London also welcomed National Security Adviser‑level discussions in Kyiv that day, with leaders expected to advance the work in Paris on Tuesday. Ukraine’s Presidential Office separately confirmed an NSAs meeting of Coalition of the Willing states and set out the sequence: chiefs of general staff on Monday 5 January and a leaders’ session in Paris on Tuesday 6 January.
French President Emmanuel Macron has said the Paris meeting on 6 January will deliver firm commitments by European states to protect Ukraine after any peace deal, convening the ‘Coalition of the Willing’ led by France and the UK.
The call also reviewed preparations to ensure a multinational force could deploy to Ukraine in the days following a ceasefire. This aligns with the 15 December joint statement by European leaders, which outlines a European‑led ‘multinational force Ukraine’ operating inside Ukraine to help regenerate forces, secure Ukraine’s skies and support safer seas, alongside a US‑led ceasefire monitoring and verification mechanism and legally binding commitments to respond to any future attack.

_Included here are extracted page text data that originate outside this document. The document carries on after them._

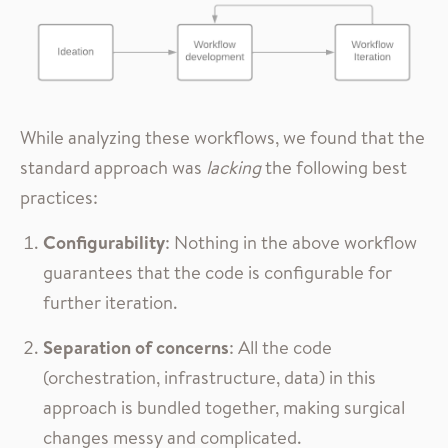
While analyzing these workflows, we found that the
standard approach was
lacking
the following best
practices:
Configurability
: Nothing in the above workflow
guarantees that the code is configurable for
further iteration.
Separation of concerns
: All the code
(orchestration, infrastructure, data) in this
approach is bundled together, making surgical
changes messy and complicated.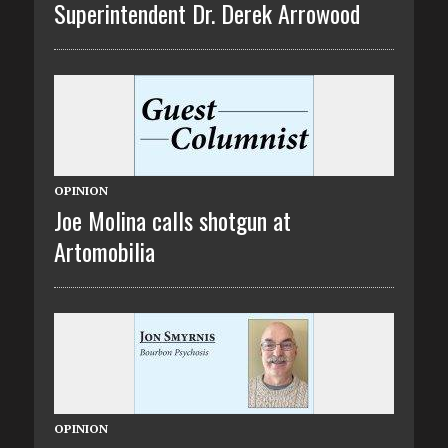
Superintendent Dr. Derek Arrowood
OPINION
Joe Molina calls shotgun at
Artomobilia
OPINION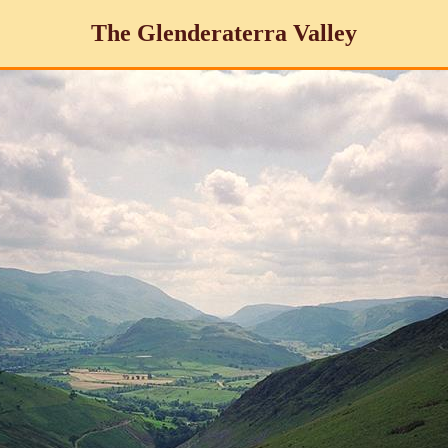
The Glenderaterra Valley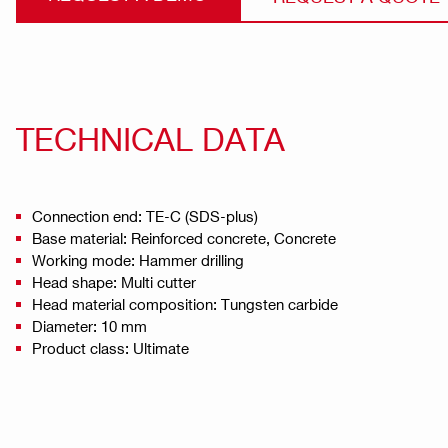
TECHNICAL DATA
Connection end: TE-C (SDS-plus)
Base material: Reinforced concrete, Concrete
Working mode: Hammer drilling
Head shape: Multi cutter
Head material composition: Tungsten carbide
Diameter: 10 mm
Product class: Ultimate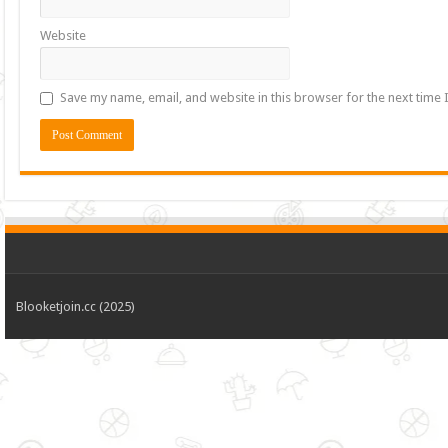
Website
Save my name, email, and website in this browser for the next time
Blooketjoin.cc (2025)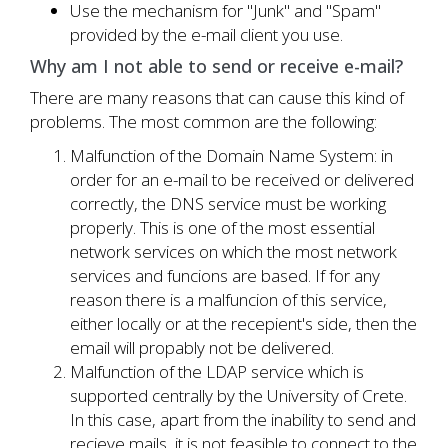
Use the mechanism for "Junk" and "Spam"
provided by the e-mail client you use.
Why am I not able to send or receive e-mail?
There are many reasons that can cause this kind of
problems. The most common are the following:
Malfunction of the Domain Name System: in
order for an e-mail to be received or delivered
correctly, the DNS service must be working
properly. This is one of the most essential
network services on which the most network
services and funcions are based. If for any
reason there is a malfuncion of this service,
either locally or at the recepient's side, then the
email will propably not be delivered.
Malfunction of the LDAP service which is
supported centrally by the University of Crete.
In this case, apart from the inability to send and
recieve mails, it is not feasible to connect to the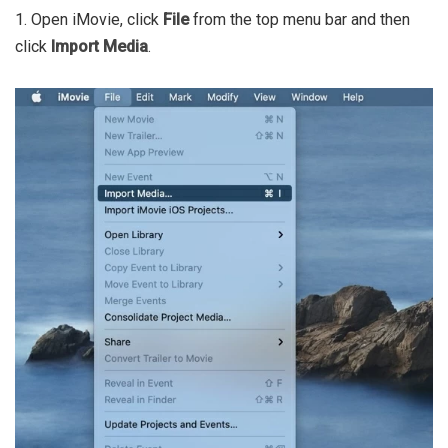
1. Open iMovie, click
File
from the top menu bar and then
click
Import Media
.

For the UK system, the signal is practical: ceasefire verification, monitoring architecture and rapid deployment capacity would need to be ready almost immediately after an agreement. Kyiv’s NSAs meeting focused on a framework peace plan, security guarantees and reconstruction and economic recovery, indicating modalities and timelines are being refined across capitals.
Personnel changes in Kyiv will shape coordination channels. The Prime Minister welcomed Lieutenant General Kyrylo Budanov’s appointment as Head of the Office of the President and said UK teams would work closely with him; Budanov accepted the role on 2 January, replacing Andriy Yermak.
Delivery capacity remains central. The UK‑led Operation Interflex has trained more than 56,000 Ukrainian personnel with contributions from 13 partner nations, and the programme was extended to at least the end of 2026. This multinational training framework provides capacity that could underpin early post‑ceasefire tasks.
Kyiv’s readout of the call added a financial element, noting discussion of the frozen proceeds from the 2022 sale of Chelsea F.C., which Ukraine argues should support recovery and the protection of life; the fund stands at £2.5 billion. The UK side did not detail this point in its note.
Immediate milestones are now set: chiefs of general staff meet on Monday 5 January, followed by leaders in Paris on Tuesday 6 January. Downing Street’s readout signalled the UK’s expectation that leaders will progress the work there.
Taken together, the 15 December joint statement, the Kyiv advisers’ session and the 3 January call indicate alignment around a ceasefire‑first package: a European‑led presence in Ukraine, US‑led monitoring and verification, and sustained economic support. Those are the parameters for the week’s work.